Seventh Sphere (Saturn)

Seventh Sphere (Saturn)

In the Seventh Sphere of Heaven or Saturn, Dante encounters the spirits of people who dedicated their lives to prayer, climbing up and down a golden ladder. In this sphere, the poet speaks to St. Peter Damian who points out to the corruption of the Church but he also meets St. Benedict who is infuriated with the Church’s moral decline as well. St. Benedictine also tells Dante that the golden ladder is reaching up to the very Empyrean and explains the latter’s nature.

Eighth Sphere (Fixed Stars)

Eighth Sphere (Fixed Stars)

Dante and Beatrice enter the Eighth Sphere of Heaven or Fixed Stars in the constellation of Gemini. Here, the poet and his guide see the Virgin Mary and other Biblical saints including the apostles of Peter, John and James who test Dante on faith, love and hope. Then Dante sees Adam who tells him how old he is, how long he lived in Eden, why God got angry at him and what was his original language. Before moving forward, Dante and Beatrice also witness Peter’s anger with the papacy and in particular, Pope Boniface VIII.

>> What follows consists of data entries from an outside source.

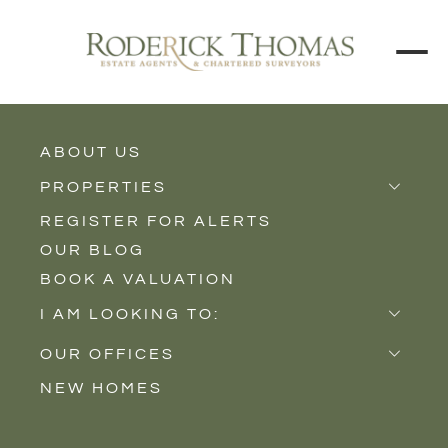
ABOUT US
BACK TO ALL PROPERTIES
PROPERTIES
REGISTER FOR ALERTS
Properties for Sale
OUR BLOG
Properties to Rent
BOOK A VALUATION
New Homes
I AM LOOKING TO:
Sell
OUR OFFICES
Buy
NEW HOMES
Castle Cary
Let
Somerton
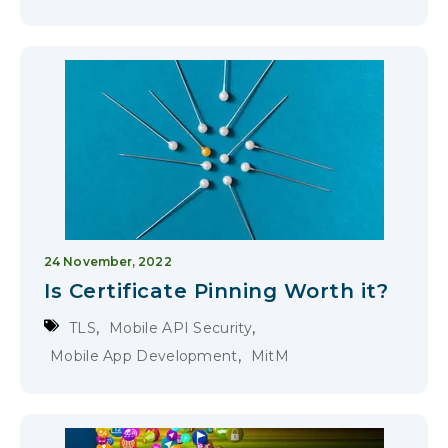
24 November, 2022
Is Certificate Pinning Worth it?
,
,
TLS
Mobile API Security
,
Mobile App Development
MitM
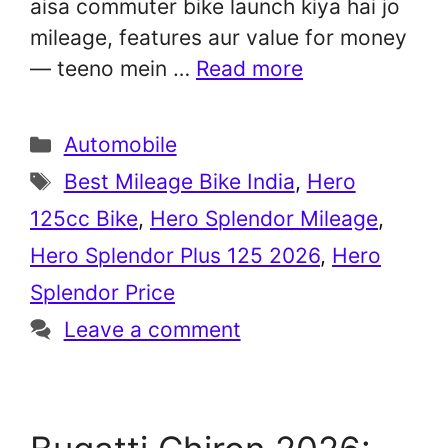
aisa commuter bike launch kiya hai jo
mileage, features aur value for money
— teeno mein …
Read more
Categories
Automobile
Tags
Best Mileage Bike India
,
Hero
125cc Bike
,
Hero Splendor Mileage
,
Hero Splendor Plus 125 2026
,
Hero
Splendor Price
Leave a comment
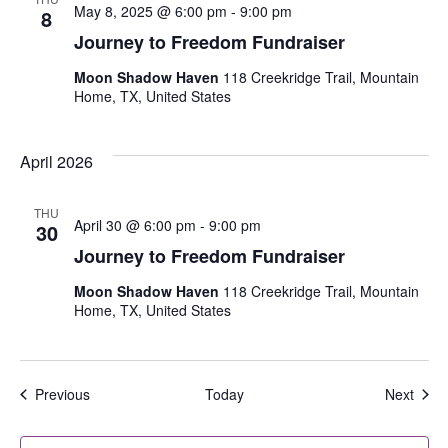
May 8, 2025 @ 6:00 pm
-
9:00 pm
8
Journey to Freedom Fundraiser
Moon Shadow Haven
118 Creekridge Trail, Mountain
Home, TX, United States
April 2026
THU
April 30 @ 6:00 pm
-
9:00 pm
30
Journey to Freedom Fundraiser
Moon Shadow Haven
118 Creekridge Trail, Mountain
Home, TX, United States
Events
Even
Previous
Today
Next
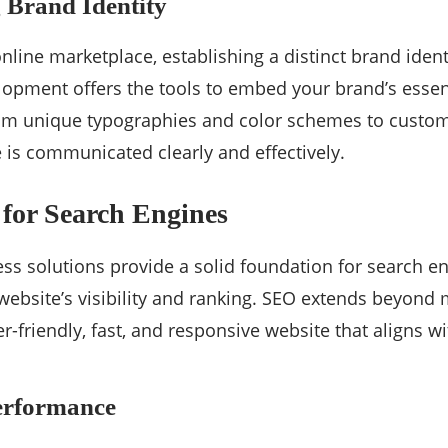
 Brand Identity
nline marketplace, establishing a distinct brand ident
pment offers the tools to embed your brand’s essenc
rom unique typographies and color schemes to custom
is communicated clearly and effectively.
for Search Engines
 solutions provide a solid foundation for search en
ebsite’s visibility and ranking. SEO extends beyond
er-friendly, fast, and responsive website that aligns w
erformance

Ninth Sphere (Primum Mobile)

Ninth Sphere (Primum Mobile)

The last of the 9 Spheres of Heaven or the Primum Mobile is also the last stop before the Empyrean and the last of the physical Heavens as the Empyrean is beyond space and time. After a brief discussion with Beatrice on the place they’ve come to, Dante sees an intensely bright light surrounded by nine circles which, as he soon learns, are the nine orders of angels surrounding God in the center. As they are slowly ascending to the Empyrean, Beatrice tells Dante the story of creation and history of the angels.